Look anni ’60 da malavita milanese. Un po’ Baustelle ma più leggeri. Questo in due parole, (riduttive) lo stile dei Telesplash, che escono con il nuovo album “Bar Milano”. Secondo noi ci sono almeno due punti di contatto con il gruppo di Bianconi. Un po’ il sound pop-rock che riscopre tanto gli anni ’60, quindi il loro gusto retrò, e poi la provenienza: toscani entrambi, provinciali entrambi, con quella voglia di conciliare i lisci delle feste dell’Unità e il lato nebbioso d’Italia. Ma una differenza fondamentale li separa. Innanzitutto lo spirito tutto intellettual(oid)e dei Baustelle, con i loro riferimenti colti, le frecciatine nascoste e tutta la sovrastruttura musicale maturata in anni di lontananza dai bei colli senesi.
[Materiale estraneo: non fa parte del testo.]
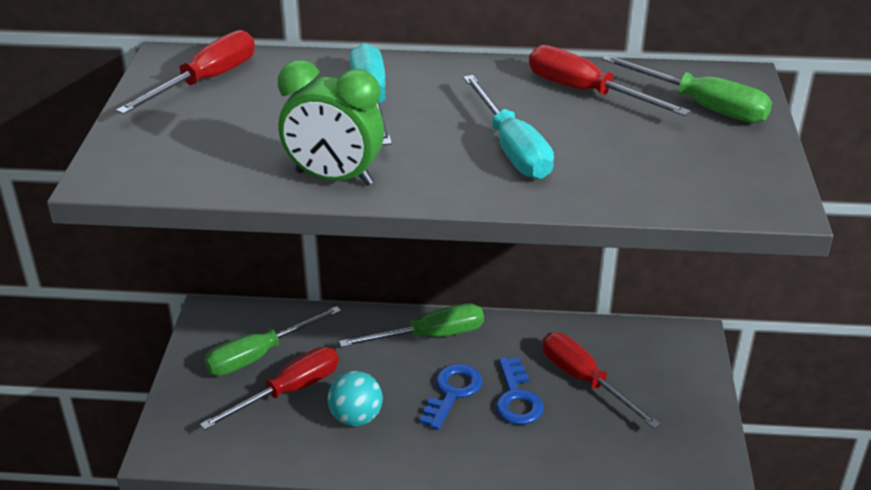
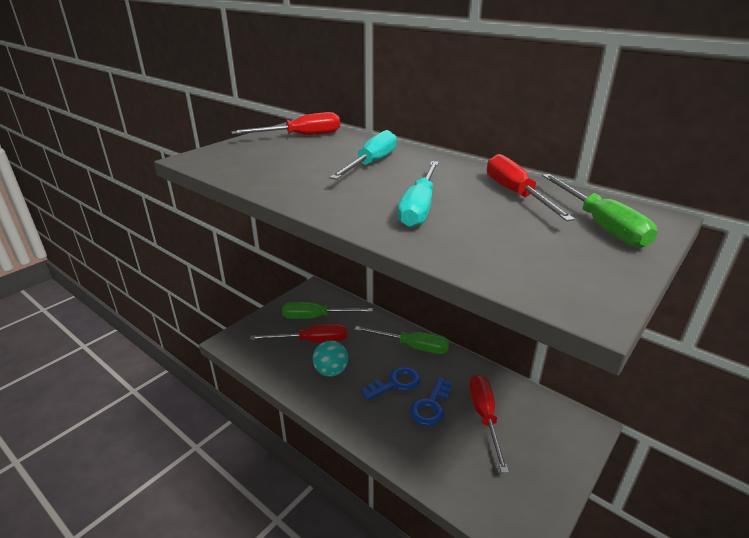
camera: 35 degrees right, 5 degrees down
(334, 178) = (292, 190): green clock -> none

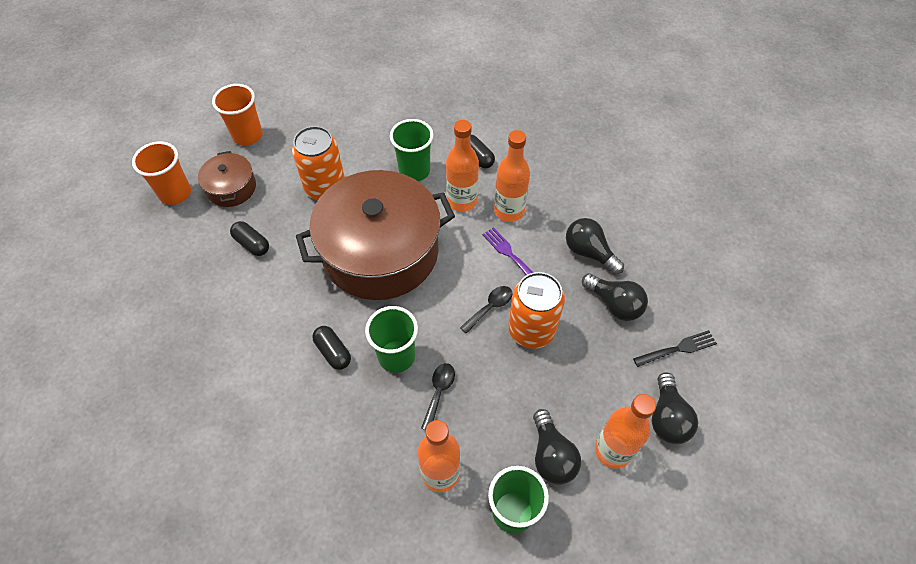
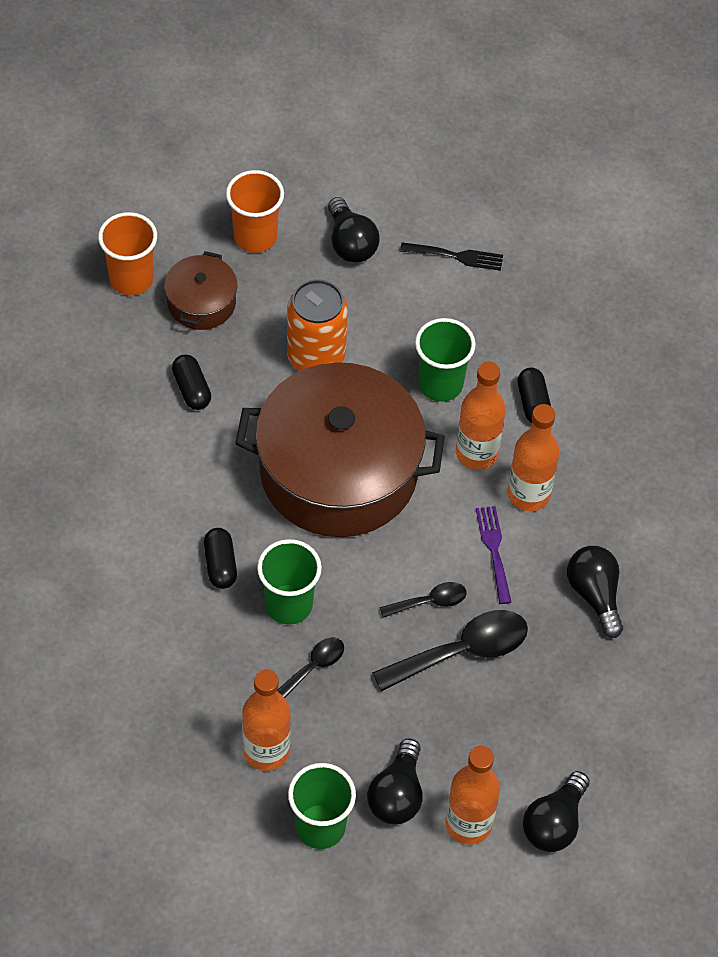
camera: 25 degrees right, 0 degrees up
(531, 330) = (462, 651): orange can -> black spoon
(614, 304) = (582, 671): black light bulb -> black light bulb (350, 243)
(678, 349) = (622, 758): black fork -> black fork (456, 256)

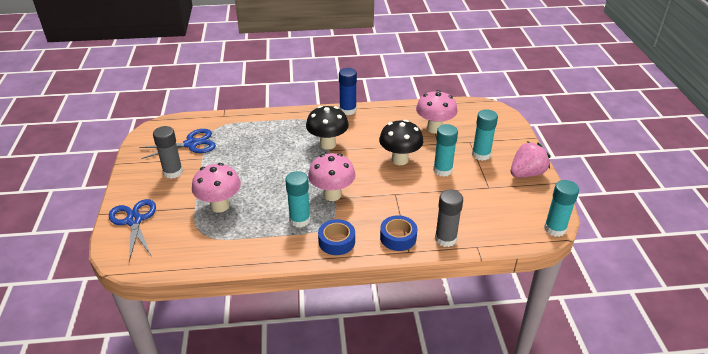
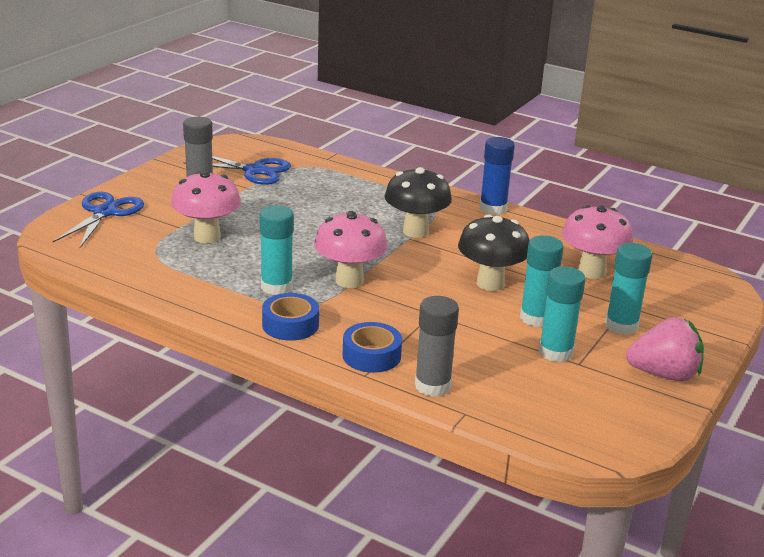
camera: 35 degrees right, 10 degrees down
(555, 229) = (614, 450): turquoise glue stick -> turquoise glue stick (555, 352)

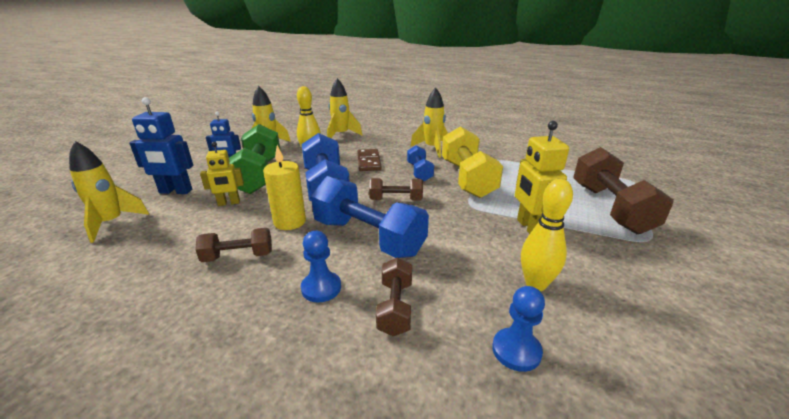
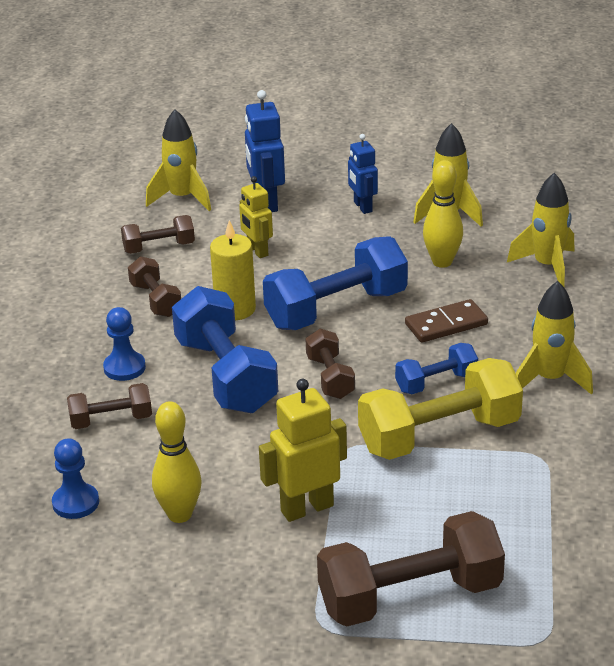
camera: 75 degrees right, 5 degrees up
(164, 244) = (159, 247): none -> brown dumbbell
(258, 175) = (342, 243): green dumbbell -> none
(368, 237) = (225, 375): blue dumbbell -> blue dumbbell turned 45 degrees counterclockwise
I Telesplash non sono così. Dopo un inizio all’inglese, si sono buttati sull’italiano, quello hard-core della musica leggera, ballabile, comprensibile, cantabile. Nulla di eccessivamente “pesante”, ma neanche idiota o volgare o bassa. Semplice, campagnola, eppure moderna. Rispolverati i capelli ordinati, le basette lunghe e i baffi, il cantante e chitarrista Marco Rossi è la personalizzazione dello spirito del gruppo. Il fatto stesso di avere uno dei cognomi più comuni d’Italia non è un segnale? Avvicinarsi al pubblico, senza prenderlo in giro, senza schiaffeggiarlo, senza deriderlo. Fare spettacolo, in maniera intelligente. Qualcuno direbbe la RAI di una volta.
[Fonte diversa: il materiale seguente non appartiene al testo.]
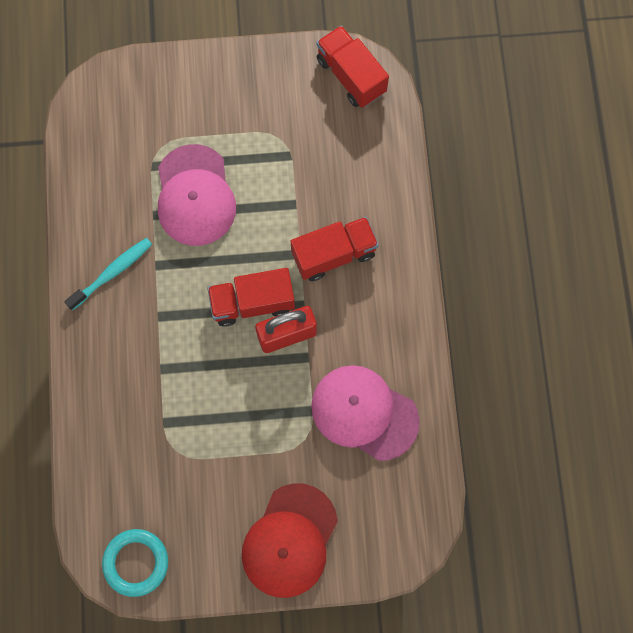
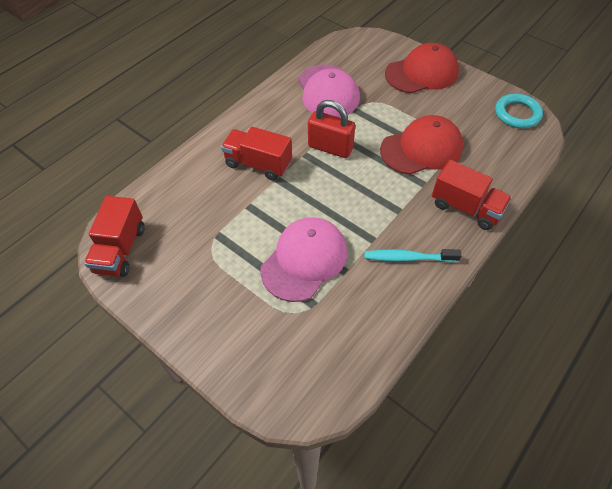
camera: 135 degrees left, 20 degrees down
(197, 414) = (421, 149): none -> red cap
(252, 303) = (333, 176): red truck -> red truck (466, 208)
Un ritmo che prende, un sound quasi inconfondibile che mixa alla grandissima i toni leggeri ma senza scadere nel noioso. Geniale l’attacco di Ti dico tutto, scanzonata, estiva: “Lo sai che vorrei fare, vorrei tanto portarti al mare”. Tutto “Bar Milano” è una riscoperta di un mondo sepolto nelle memorie dei padri e delle madri dei trentenni di oggi. Interessante il confronto tra le Canzoni da spiaggia deturpata di Brondi (Le luci della centrale elettrica), quelle della generazione P e quelle dei genitori. Con i Telesplash anche i neodisoccupati-laureati-titolati-illusi di oggi riscoprono un po’ di quello spirito tutto italiano da boom economico. Ma non pensate che sia una fuga anni ’80, fatta di seni scoperti e voglia di dimenticare. Tutt’altro.
È voglia semmai di ricordare un passato felice, voltarsi indietro, ballare e poi fermarsi a pensare malinconicamente al come si stava una volta. È come chiacchierare con un (oggi) anziano che ricorda i balli nell’aia in occasione del raccolto. La terra, la fantasia, il pre-68, il pre-cambiamento. Un tuffo nel passato per riscoprirci nel nostro animo tricolore, fatto di verdi colline, lune bianche e passioni rosse. Una mezz’oretta di serenità, prima di tornare ai tram che si fermano per deriderci.